Give back exactly the lines of the entries below from the line with "fe: Live-Hacking-Vorträge in Ulm" to the line with "не в каждом", inclusive, and only those.

Records from a data source:
· · ·

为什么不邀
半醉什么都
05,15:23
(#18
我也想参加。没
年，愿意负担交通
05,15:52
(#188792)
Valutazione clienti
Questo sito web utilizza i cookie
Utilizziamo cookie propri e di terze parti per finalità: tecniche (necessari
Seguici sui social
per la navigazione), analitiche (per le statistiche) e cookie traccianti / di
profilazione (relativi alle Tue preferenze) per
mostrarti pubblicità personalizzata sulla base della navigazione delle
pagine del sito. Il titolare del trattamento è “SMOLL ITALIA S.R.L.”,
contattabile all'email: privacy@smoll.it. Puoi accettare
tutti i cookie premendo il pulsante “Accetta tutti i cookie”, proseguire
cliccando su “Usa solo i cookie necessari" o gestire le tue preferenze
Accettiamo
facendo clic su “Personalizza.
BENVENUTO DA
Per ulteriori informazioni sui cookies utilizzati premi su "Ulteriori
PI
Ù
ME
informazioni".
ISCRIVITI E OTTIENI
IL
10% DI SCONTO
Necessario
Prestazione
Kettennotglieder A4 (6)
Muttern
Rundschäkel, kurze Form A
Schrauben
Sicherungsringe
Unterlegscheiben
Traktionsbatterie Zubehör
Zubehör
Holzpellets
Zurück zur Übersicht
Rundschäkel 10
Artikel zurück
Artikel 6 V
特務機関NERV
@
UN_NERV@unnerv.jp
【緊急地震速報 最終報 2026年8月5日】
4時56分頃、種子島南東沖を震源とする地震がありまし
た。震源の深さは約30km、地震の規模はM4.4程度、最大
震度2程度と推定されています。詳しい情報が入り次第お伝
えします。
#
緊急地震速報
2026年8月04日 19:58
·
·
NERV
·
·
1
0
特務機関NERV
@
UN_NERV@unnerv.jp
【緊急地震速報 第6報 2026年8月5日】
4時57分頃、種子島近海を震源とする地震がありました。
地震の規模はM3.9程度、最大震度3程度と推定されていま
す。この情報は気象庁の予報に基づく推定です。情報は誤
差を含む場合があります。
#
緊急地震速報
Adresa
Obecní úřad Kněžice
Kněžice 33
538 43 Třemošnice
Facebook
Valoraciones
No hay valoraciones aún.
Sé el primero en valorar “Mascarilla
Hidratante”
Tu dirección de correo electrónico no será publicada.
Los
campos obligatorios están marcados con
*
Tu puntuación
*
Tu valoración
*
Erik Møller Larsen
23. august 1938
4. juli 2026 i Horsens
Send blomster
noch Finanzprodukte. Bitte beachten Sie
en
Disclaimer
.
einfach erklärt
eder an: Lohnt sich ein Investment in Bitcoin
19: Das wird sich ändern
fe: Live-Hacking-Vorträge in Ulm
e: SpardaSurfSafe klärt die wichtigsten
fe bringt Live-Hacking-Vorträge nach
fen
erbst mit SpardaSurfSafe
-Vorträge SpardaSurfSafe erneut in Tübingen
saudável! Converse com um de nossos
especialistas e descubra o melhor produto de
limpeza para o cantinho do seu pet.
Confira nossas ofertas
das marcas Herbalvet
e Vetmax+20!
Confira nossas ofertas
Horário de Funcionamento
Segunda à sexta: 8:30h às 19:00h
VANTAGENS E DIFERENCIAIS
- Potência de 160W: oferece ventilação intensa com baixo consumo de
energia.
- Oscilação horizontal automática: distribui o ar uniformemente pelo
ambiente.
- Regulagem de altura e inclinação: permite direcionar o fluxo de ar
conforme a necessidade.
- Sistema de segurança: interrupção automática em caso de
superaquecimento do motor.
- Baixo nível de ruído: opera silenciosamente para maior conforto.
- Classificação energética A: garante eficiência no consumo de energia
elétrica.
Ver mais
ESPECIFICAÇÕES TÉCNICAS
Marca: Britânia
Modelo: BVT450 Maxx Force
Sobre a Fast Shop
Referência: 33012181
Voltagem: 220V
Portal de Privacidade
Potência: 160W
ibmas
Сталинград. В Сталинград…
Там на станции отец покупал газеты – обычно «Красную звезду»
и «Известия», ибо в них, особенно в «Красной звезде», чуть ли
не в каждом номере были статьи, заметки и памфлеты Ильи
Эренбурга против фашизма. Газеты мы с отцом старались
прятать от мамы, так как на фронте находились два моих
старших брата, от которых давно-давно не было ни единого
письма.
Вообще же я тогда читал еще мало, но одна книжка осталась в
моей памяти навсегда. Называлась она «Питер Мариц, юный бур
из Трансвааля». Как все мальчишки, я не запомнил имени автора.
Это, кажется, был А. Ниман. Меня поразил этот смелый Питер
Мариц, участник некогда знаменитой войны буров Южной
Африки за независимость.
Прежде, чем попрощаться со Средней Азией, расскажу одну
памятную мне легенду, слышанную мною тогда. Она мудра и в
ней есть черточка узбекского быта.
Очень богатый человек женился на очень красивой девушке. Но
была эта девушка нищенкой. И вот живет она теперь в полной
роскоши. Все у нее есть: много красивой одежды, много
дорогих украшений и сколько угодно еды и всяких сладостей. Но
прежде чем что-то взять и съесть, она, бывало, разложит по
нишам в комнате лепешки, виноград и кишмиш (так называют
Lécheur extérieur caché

· · ·

Result of the exercise —
fe: Live-Hacking-Vorträge in Ulm
e: SpardaSurfSafe klärt die wichtigsten
fe bringt Live-Hacking-Vorträge nach
fen
erbst mit SpardaSurfSafe
-Vorträge SpardaSurfSafe erneut in Tübingen
saudável! Converse com um de nossos
especialistas e descubra o melhor produto de
limpeza para o cantinho do seu pet.
Confira nossas ofertas
das marcas Herbalvet
e Vetmax+20!
Confira nossas ofertas
Horário de Funcionamento
Segunda à sexta: 8:30h às 19:00h
VANTAGENS E DIFERENCIAIS
- Potência de 160W: oferece ventilação intensa com baixo consumo de
energia.
- Oscilação horizontal automática: distribui o ar uniformemente pelo
ambiente.
- Regulagem de altura e inclinação: permite direcionar o fluxo de ar
conforme a necessidade.
- Sistema de segurança: interrupção automática em caso de
superaquecimento do motor.
- Baixo nível de ruído: opera silenciosamente para maior conforto.
- Classificação energética A: garante eficiência no consumo de energia
elétrica.
Ver mais
ESPECIFICAÇÕES TÉCNICAS
Marca: Britânia
Modelo: BVT450 Maxx Force
Sobre a Fast Shop
Referência: 33012181
Voltagem: 220V
Portal de Privacidade
Potência: 160W
ibmas
Сталинград. В Сталинград…
Там на станции отец покупал газеты – обычно «Красную звезду»
и «Известия», ибо в них, особенно в «Красной звезде», чуть ли
не в каждом номере были статьи, заметки и памфлеты Ильи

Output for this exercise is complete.